### Exercise description
Consider the material that follows. How many of its lines contain "pixels"? Reply with the number alone.

· · · · ·

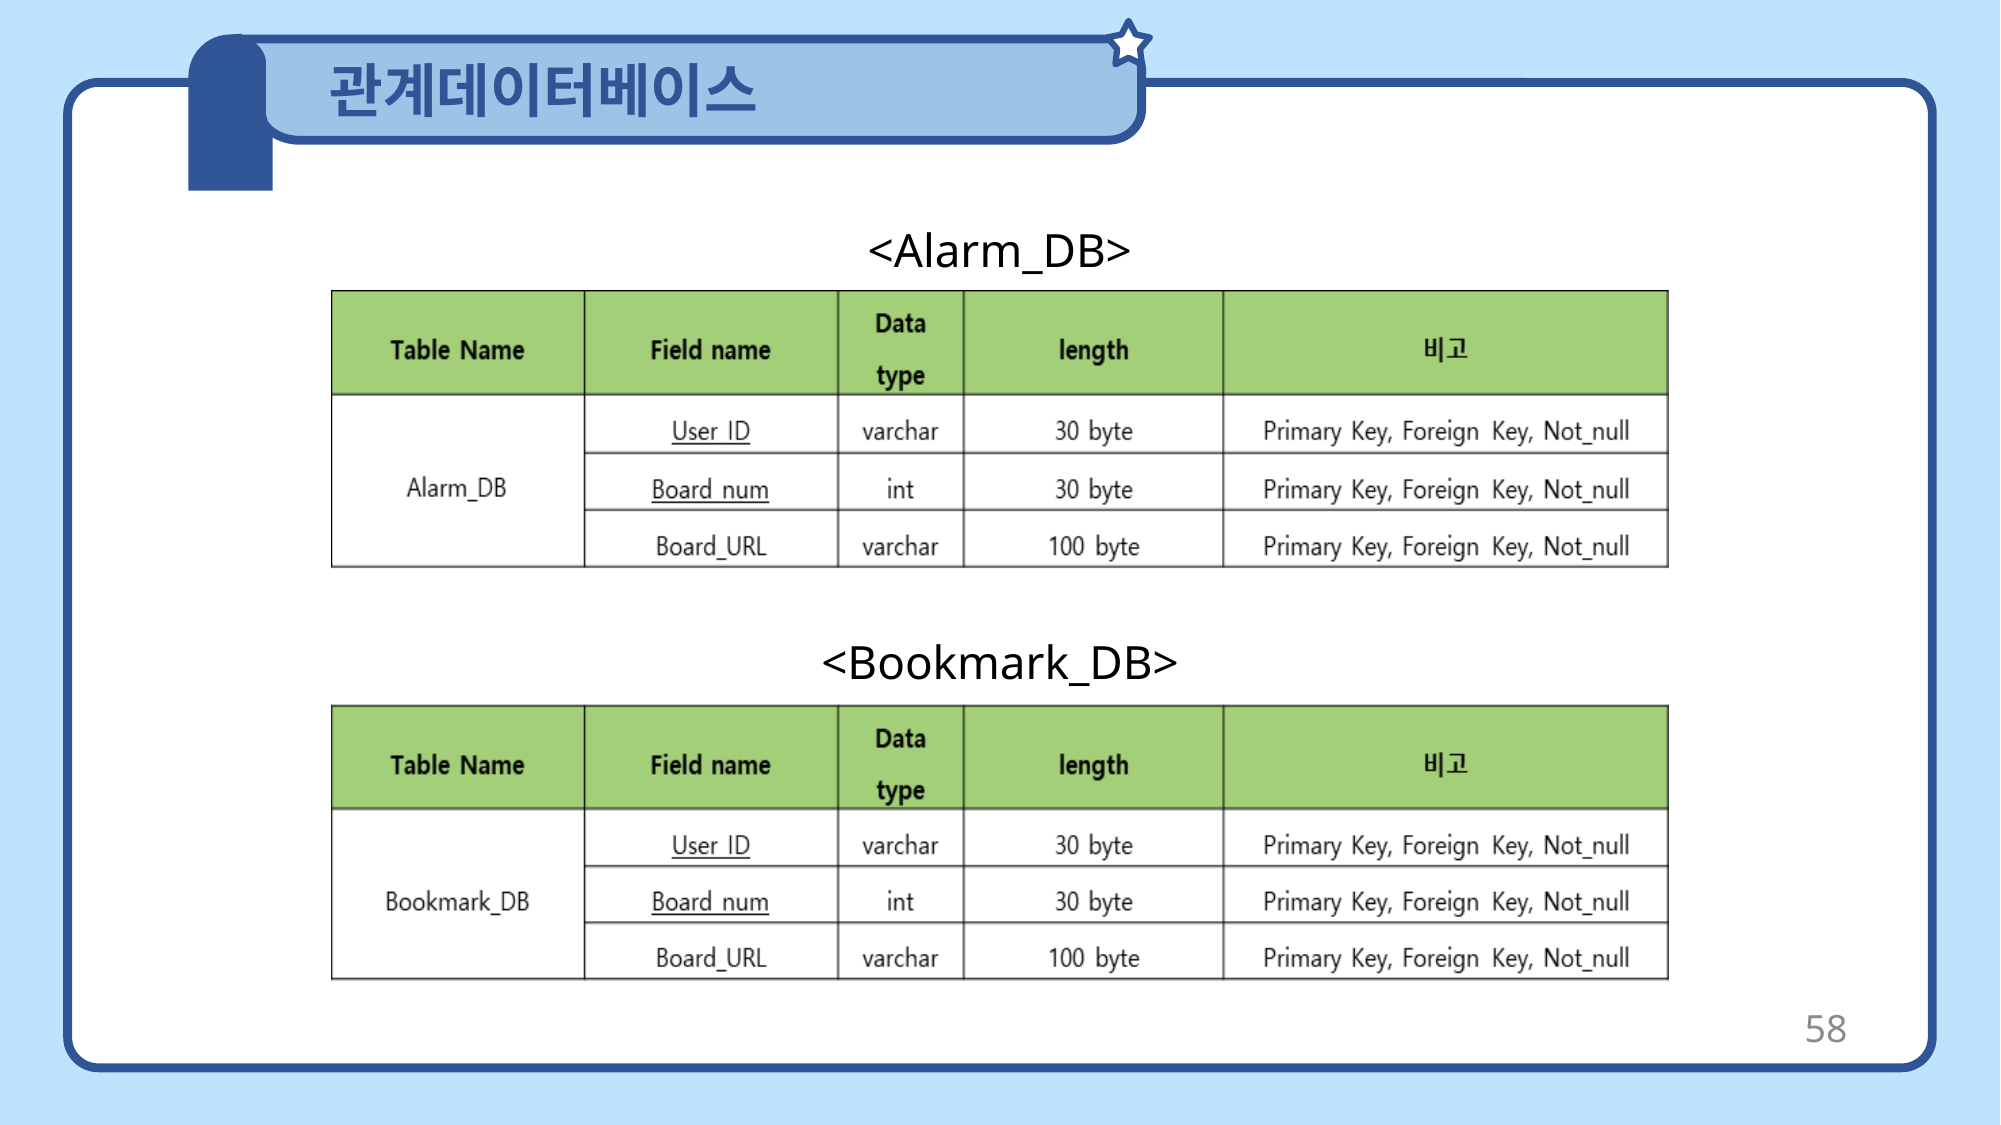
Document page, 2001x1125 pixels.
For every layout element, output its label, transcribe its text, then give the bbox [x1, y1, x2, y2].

text_box [66, 81, 1934, 1069]
picture [331, 704, 1669, 990]
text_box 관계데이터베이스 [238, 37, 1143, 142]
text_box <Alarm_DB> [796, 214, 1204, 285]
slide_number 58 [1412, 1000, 1863, 1061]
text_box [191, 37, 270, 188]
text_box [1106, 19, 1151, 66]
text_box <Bookmark_DB> [796, 625, 1204, 696]
picture [331, 290, 1669, 576]
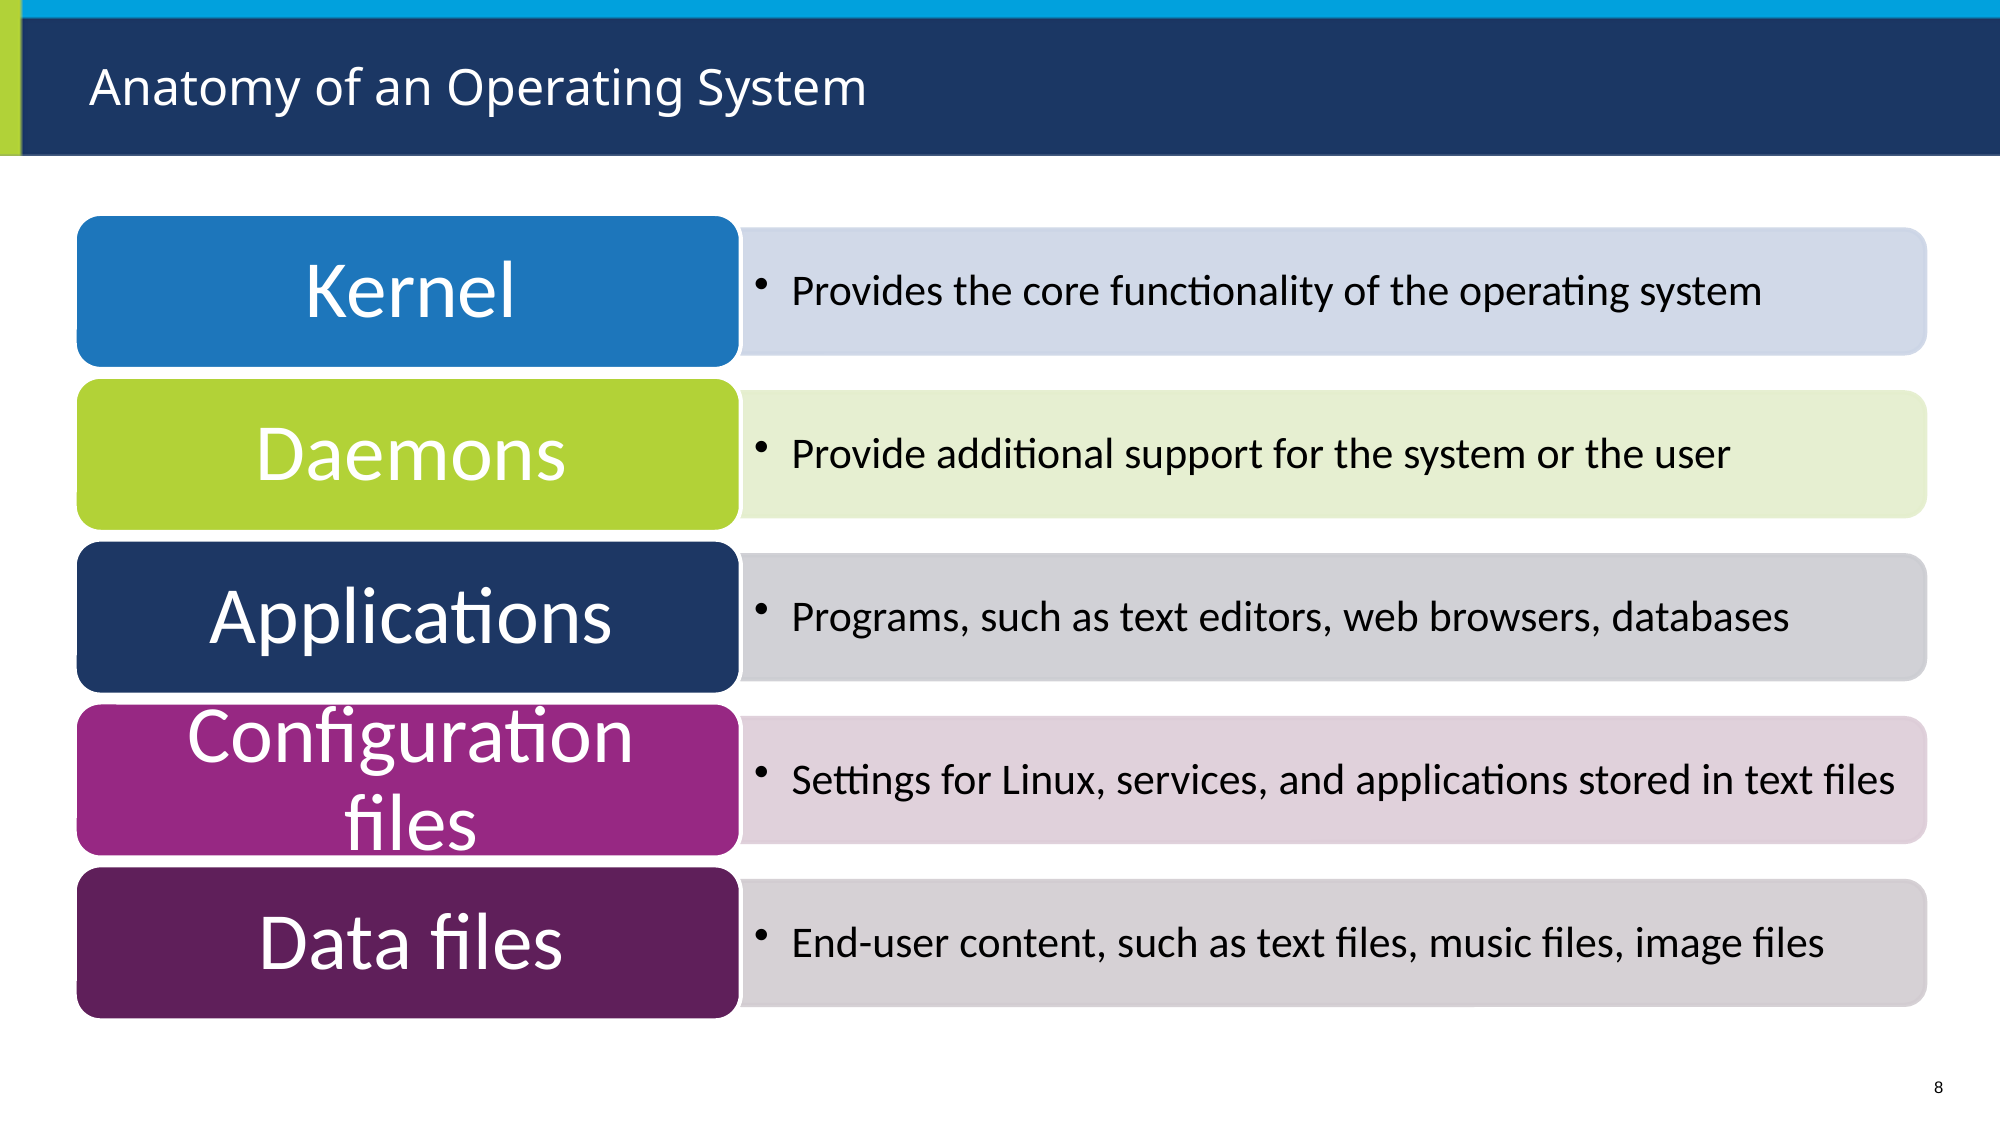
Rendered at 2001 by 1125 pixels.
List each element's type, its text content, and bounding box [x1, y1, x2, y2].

picture [0, 0, 2000, 156]
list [74, 213, 1926, 1022]
title Anatomy of an Operating System [74, 16, 1800, 155]
slide_number 8 [1491, 1057, 1959, 1118]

· · · · ·

### Result below
2